Des pronostics exagérément optimistes pour 2020

Les chances de succès de cette démarche, qui semble aujourd’hui avoir été endossée par l’ensemble du système institutionnel algérien, paraissent cependant pour l’instant assez minces et devraient être contrariées dès cette année par plusieurs facteurs.

La faiblesse des cours pétroliers devrait être un premier handicap. Actuellement proches de 55 dollars, ils sont largement inférieurs à ceux de l’année dernière et la quasi-totalité des pronostics d’institutions spécialisées s’accordent pour prévoir des cours inférieurs à 60 dollars en 2020.

L’objectif de recettes d’exportations pétrolières fixé à 35 milliards de dollars par la loi de finance 2020 pourrait ainsi se révéler difficile à atteindre dans un contexte où les quantités d’hydrocarbures exportées semblent elles mêmes soumises à de fortes pression suivant beaucoup d’informations concordantes rendues publiques au cours des derniers mois.

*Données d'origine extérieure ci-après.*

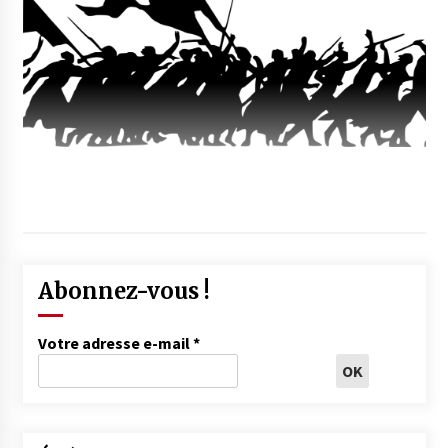
Abonnez-vous !
Votre adresse e-mail
*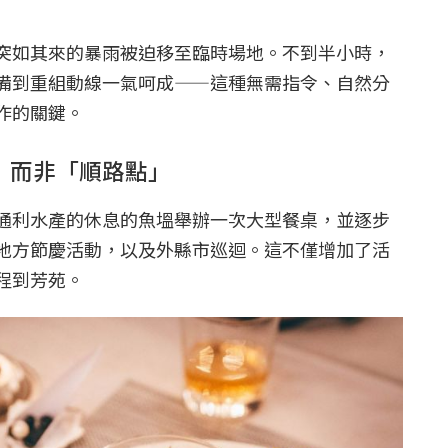
突如其來的暴雨被迫移至臨時場地。不到半小時，
備到重組動線一氣呵成——這種無需指令、自然分
作的關鍵。
」而非「順路點」
通利水產的休息的魚塭舉辦一次大型餐桌，並逐步
地方節慶活動，以及外縣市巡迴。這不僅增加了活
程到芳苑。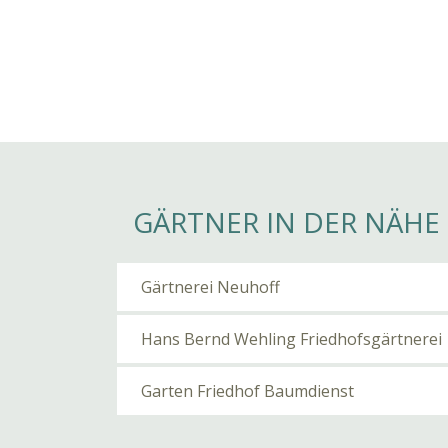
GÄRTNER IN DER NÄHE
Gärtnerei Neuhoff
Hans Bernd Wehling Friedhofsgärtnerei
Garten Friedhof Baumdienst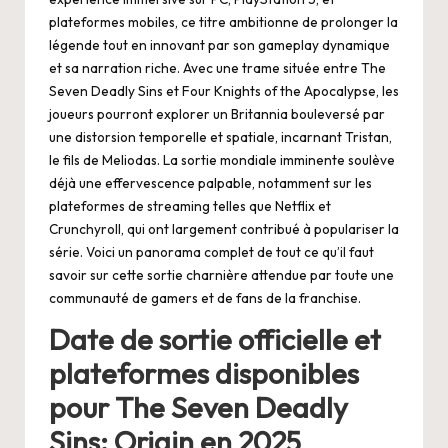
plateformes mobiles, ce titre ambitionne de prolonger la
légende tout en innovant par son gameplay dynamique
et sa narration riche. Avec une trame située entre The
Seven Deadly Sins et Four Knights of the Apocalypse, les
joueurs pourront explorer un Britannia bouleversé par
une distorsion temporelle et spatiale, incarnant Tristan,
le fils de Meliodas. La sortie mondiale imminente soulève
déjà une effervescence palpable, notamment sur les
plateformes de streaming telles que Netflix et
Crunchyroll, qui ont largement contribué à populariser la
série. Voici un panorama complet de tout ce qu’il faut
savoir sur cette sortie charnière attendue par toute une
communauté de gamers et de fans de la franchise.
Date de sortie officielle et
plateformes disponibles
pour The Seven Deadly
Sins: Origin en 2025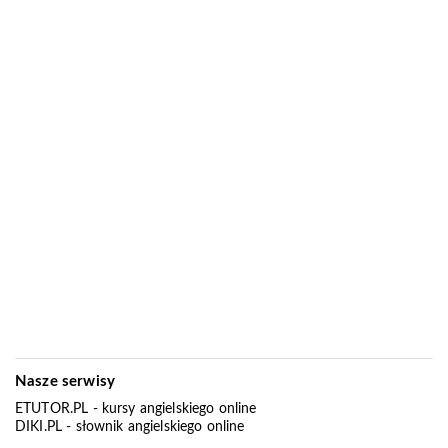
Nasze serwisy
ETUTOR.PL
- kursy angielskiego online
DIKI.PL
- słownik angielskiego online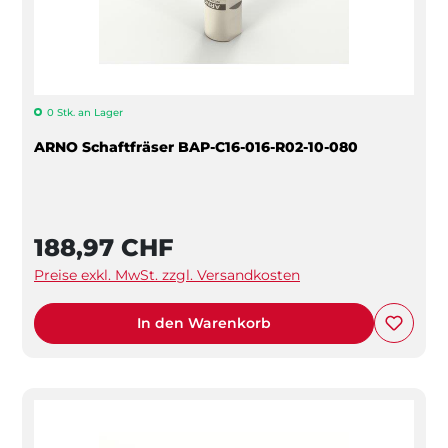
0 Stk. an Lager
ARNO Schaftfräser BAP-C16-016-R02-10-080
188,97 CHF
Preise exkl. MwSt. zzgl. Versandkosten
In den Warenkorb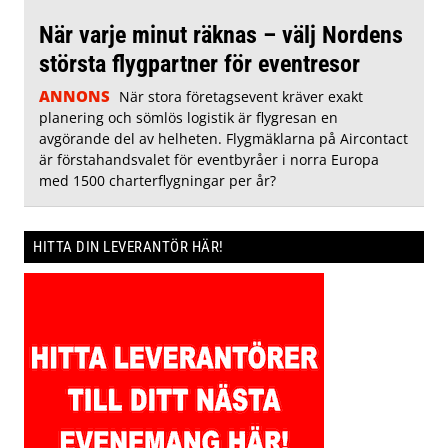
När varje minut räknas – välj Nordens
största flygpartner för eventresor
ANNONS
När stora företagsevent kräver exakt
planering och sömlös logistik är flygresan en
avgörande del av helheten. Flygmäklarna på Aircontact
är förstahandsvalet för eventbyråer i norra Europa
med 1500 charterflygningar per år?
HITTA DIN LEVERANTÖR HÄR!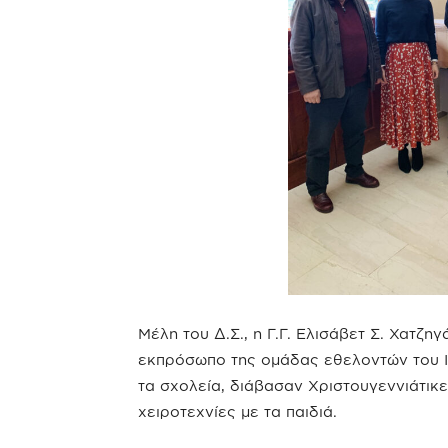
Μέλη του Δ.Σ., η Γ.Γ. Ελισάβετ Σ. Χατζη
εκπρόσωπο της ομάδας εθελοντών του Ι
τα σχολεία, διάβασαν Χριστουγεννιάτικ
χειροτεχνίες με τα παιδιά.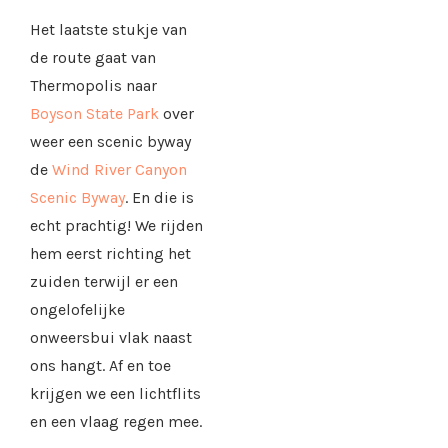
Het laatste stukje van
de route gaat van
Thermopolis naar
Boyson State Park
over
weer een scenic byway
de
Wind River Canyon
Scenic Byway
. En die is
echt prachtig! We rijden
hem eerst richting het
zuiden terwijl er een
ongelofelijke
onweersbui vlak naast
ons hangt. Af en toe
krijgen we een lichtflits
en een vlaag regen mee.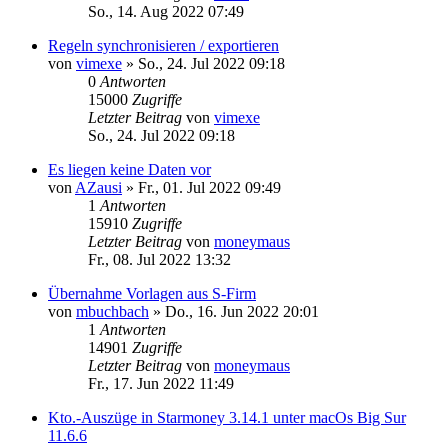
So., 14. Aug 2022 07:49
Regeln synchronisieren / exportieren
von
vimexe
»
So., 24. Jul 2022 09:18
0
Antworten
15000
Zugriffe
Letzter Beitrag
von
vimexe
So., 24. Jul 2022 09:18
Es liegen keine Daten vor
von
AZausi
»
Fr., 01. Jul 2022 09:49
1
Antworten
15910
Zugriffe
Letzter Beitrag
von
moneymaus
Fr., 08. Jul 2022 13:32
Übernahme Vorlagen aus S-Firm
von
mbuchbach
»
Do., 16. Jun 2022 20:01
1
Antworten
14901
Zugriffe
Letzter Beitrag
von
moneymaus
Fr., 17. Jun 2022 11:49
Kto.-Auszüge in Starmoney 3.14.1 unter macOs Big Sur
11.6.6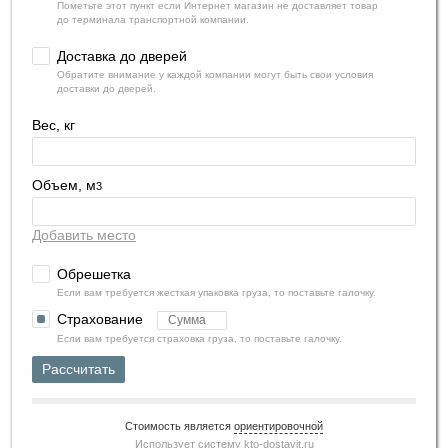
Пометьте этот пункт если Интернет магазин не доставляет товар
до терминала транспортной компании.
Доставка до дверей
Обратите внимание у каждой компании могут быть свои условия
доставки до дверей.
Вес, кг
Объем, м
3
Добавить место
Обрешетка
Если вам требуется жесткая упаковка груза, то поставьте галочку.
Страхование
Если вам требуется страховка груза, то поставьте галочку.
Рассчитать
Стоимость является
ориентировочной
Использует систему
kto-dostavit.ru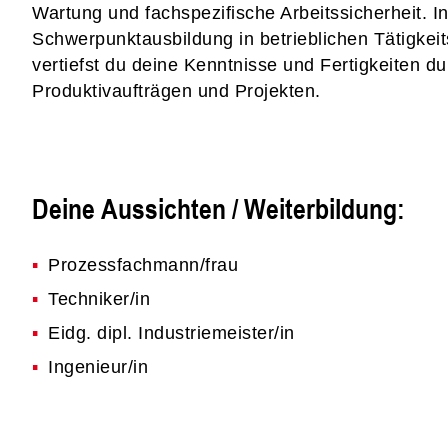
Wartung und fachspezifische Arbeitssicherheit. In
Schwerpunktausbildung in betrieblichen Tätigkei
vertiefst du deine Kenntnisse und Fertigkeiten 
Produktivaufträgen und Projekten.
Deine Aussichten / Weiterbildung:
Prozessfachmann/frau
Techniker/in
Eidg. dipl. Industriemeister/in
Ingenieur/in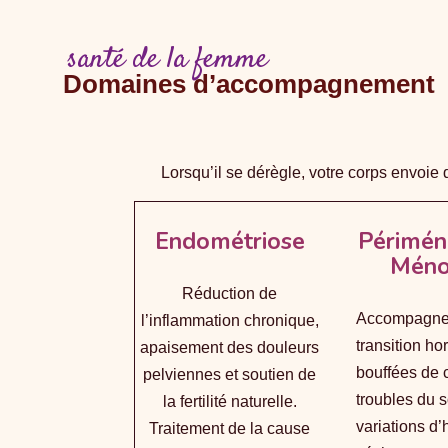
santé de la femme
Domaines d’accompagnement
Lorsqu’il se dérègle, votre corps envoie
Endométriose
Périmén
Méno
Réduction de
Accompagne
l’inflammation chronique,
transition ho
apaisement des douleurs
bouffées de 
pelviennes et soutien de
troubles du 
la fertilité naturelle.
variations d
Traitement de la cause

Un autre objectif pourrait se révéler difficile à atteindre au cours de l’année à venir. Les autorités algériennes prévoient en effet une nouvelle et très forte réduction des importations de biens et services en 2020.

On commence déjà à mesurer les résultats des coupes sombres réalisées dans les importations en 2019. Les associations patronales du secteur public aussi bien que du secteur privé sont montées récemment au créneau pour dénoncer le marasme actuel de beaucoup d’entreprises et de secteurs entiers de l’économie pénalisés par les quotas d’importations et les conditions de leur financement.

Cette démarche qui fait désormais, selon les commentaires récents de beaucoup de spécialistes, peser une menace sérieuse sur l’emploi et la paix sociale pourra-t-elle se poursuivre et être même amplifiée en 2020 ainsi que le prévoit la Loi de finances qui annonce une nouvelle réduction des importations de marchandises de plus de 3 milliards de dollars et une réduction de la facture des services de plus de 15% ?

Un dernier facteur imprévu pourrait en outre brouiller les pronostics très optimistes des autorités algériennes. Les objectifs fixés pour 2020 n’ont en effet pas tenu compte des décisions récentes d’appliquer le droit de préemption de l’Etat sur la vente de plusieurs actifs pétroliers par des compagnies étrangères.

Au total, ces décisions annoncées officiellement en décembre dernier pourraient se traduire par une ponction supplémentaire de près de 4 milliards de dollars sur les réserves de change en 2020.